相続税評価額が不動産会社の査定額(実勢価格)よりも高く算出されてしまうということは、それだけ相続税額も高く影響されるのではないかと心配ですよね。ここでは、ご相談の内容について、相続税額を算出する上で不動産はどのように評価されるのか。そして、実際に売れるであろう価格となぜ乖離してしまうのかについてお伝えしたいと思います。

 
 まず、相続税額は、故人の財産を取得した人ごとの課税価格の合計額から、基礎控除額を差し引いた課税遺産総額をもとに算出されます。財産評価は、この課税価格を算出するための方法です。

 
 次に、不動産が課税価格を算出する上でどのように評価されるのかについては、その不動産の種類や利用状況によってことなります。土地なのか家屋・建物なのか(種類の別)、家屋・建物の場合は、故人が利用していたのか第三者に貸していたのか(利用状況の別)。ご相談のケースは実家の相続ですので、土地および自己利用の家屋・建物になり、それぞれ評価する必要があります。

 
 財産評価は時価(実勢価格)が原則です。ところが、不動産会社の査定額はおおよそ3ヶ月を目途に売れるとされる市場価格であるのに対し、財産評価の基礎となる時価は別の基準で算出されます。この基準は、毎年1月1日の市場価格を基準としている「公示地価」を基礎として算出されています。(詳細を知りたい方は、最後の補足をご覧ください)

 
 ここで注意しなければならないのは、ご相談のケースが新型コロナウイルス(以下、コロナ)の影響下で行われる不動産相続だということです。くり返しになりますが、不動産の相続税評価額は、毎年1月1日時点の市場価格を基準としている「公示地価」を基礎としています。

 
つまり今年の1月1日時点の市場価格には、コロナによる影響が一切加味されていないのです。そのため、現時点では不動産の相続税評価額にコロナの影響による不動産価格の下落は反映されていません。相続税額の算出にあたって、これらの価格と実際の市場価格が乖離していれば、当然に取引の実態にそぐわない割高な相続税を課されてしまう可能性が出てくるわけです。

 
 この時、土地の財産評価にあたって、今年の1月1日時点の市場価格を基礎として算出にされた評価額(みなし時価による評価額)が、評価時点における市場価格(本来の時価)を大きく上回る場合には、必ずしもこの算出方法での評価額で申告しなくても良いとされています。

 
評価額と市場価格の乖離が、通達によりがたい「特別の事情」としてみなされると、他の合理的な方法による評価が認められます。ご相談のケースにおいては、いかに当該不動産に、この「特別の事情」が存在しているかを証明することが極めて重要になります。「特別の事情」の証明については、査定を依頼した不動産会社に相談してみるのが良いでしょう。
 
 

補足 
財産評価の基礎となる時価について
土地であれば「相続税路線価」(路線価のない市街地以外の土地については固定資産税評価額)、家屋・建物であれば「固定資産税評価額」になります。

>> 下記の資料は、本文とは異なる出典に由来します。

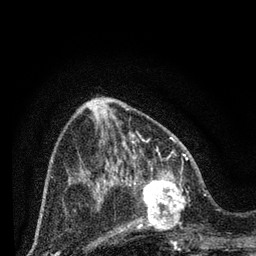
Breast MRI (dynamic contrast-enhanced), one axial slice; position 28 of 80 along the scan axis; cropped to one breast; dynamic contrast-enhanced series, time point 2 of 7 at this slice position (early post-contrast); 3 T; TE 2.2 ms, TR 5.4 ms; 2 mm slice thickness; 256 × 256 image matrix, field of view 150 × 150 mm. Female patient.
Structures marked on this image (semi-automatic segmentation, software-assisted and operator-edited):
- enhancing-tissue mask used for the functional tumour volume (all voxels passing the contrast-enhancement thresholds inside the analysis volume; usually the tumour): bounding box [x1, y1, x2, y2] px = [125, 164, 202, 243]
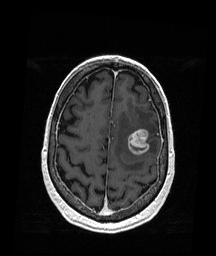
Brain MRI from a brain-tumour surgery series, one axial slice. Position 52 of 176 along the scan axis. T1-weighted post-contrast. 1 mm slice thickness. 216 × 256 image matrix, field of view 211 × 250 mm. Case-level facts recorded for this patient, not image findings: histopathology: Metastatic Melanoma; tumour location: Left Frontal.
Structures marked on this image (outlined manually by an expert reader):
- tumour: bounding box <127,128,149,156> (left, top, right, bottom; pixels)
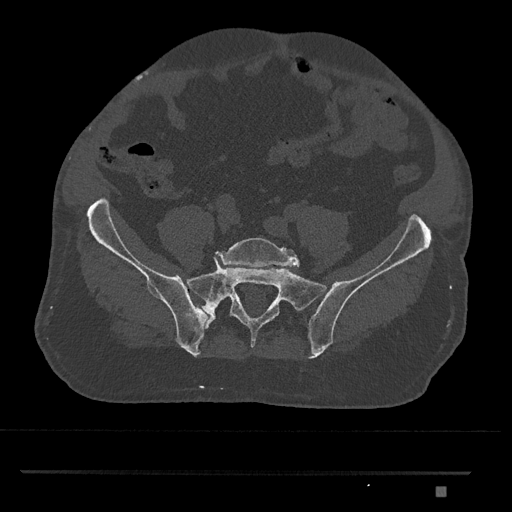
CT including the spine, one axial slice; reconstruction kernel Br40s/3; 120 kVp; bone window (W 1800 / L 400 HU); 0.5 mm slice thickness; 512 × 512 image matrix, field of view 429 × 429 mm. Patient: male, 65 years. From the clinical record (not read from this slice): primary cancer: prostate.
Annotated regions visible in this slice (semi-automatically segmented with operator editing):
- L5 vertebra: bounding box (x1, y1, x2, y2) in pixels: (215, 237, 300, 268)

財産評価の基礎となる時価についてもう少し詳しくお伝えすると、「相続税路線価」は国税庁が毎年7月に発表しますが、これは国土交通省が毎年3月に発表する「公示地価」の約8割の水準とされています。一方、「固定資産税評価額」は毎年1月1日時点に土地あるいは家屋・建物を所有する人に対して課される固定資産税の基準価格で、市町村が3年に一度発表しますが、これは「公示地価」の約7割の水準とされています。つまり、不動産の財産評価でいう時価(実勢価格)は、毎年1月1日時点の市場価格を基準としている「公示地価」を基礎とした路線価、評価額を、それぞれ「時価とみなして」算出しているのです。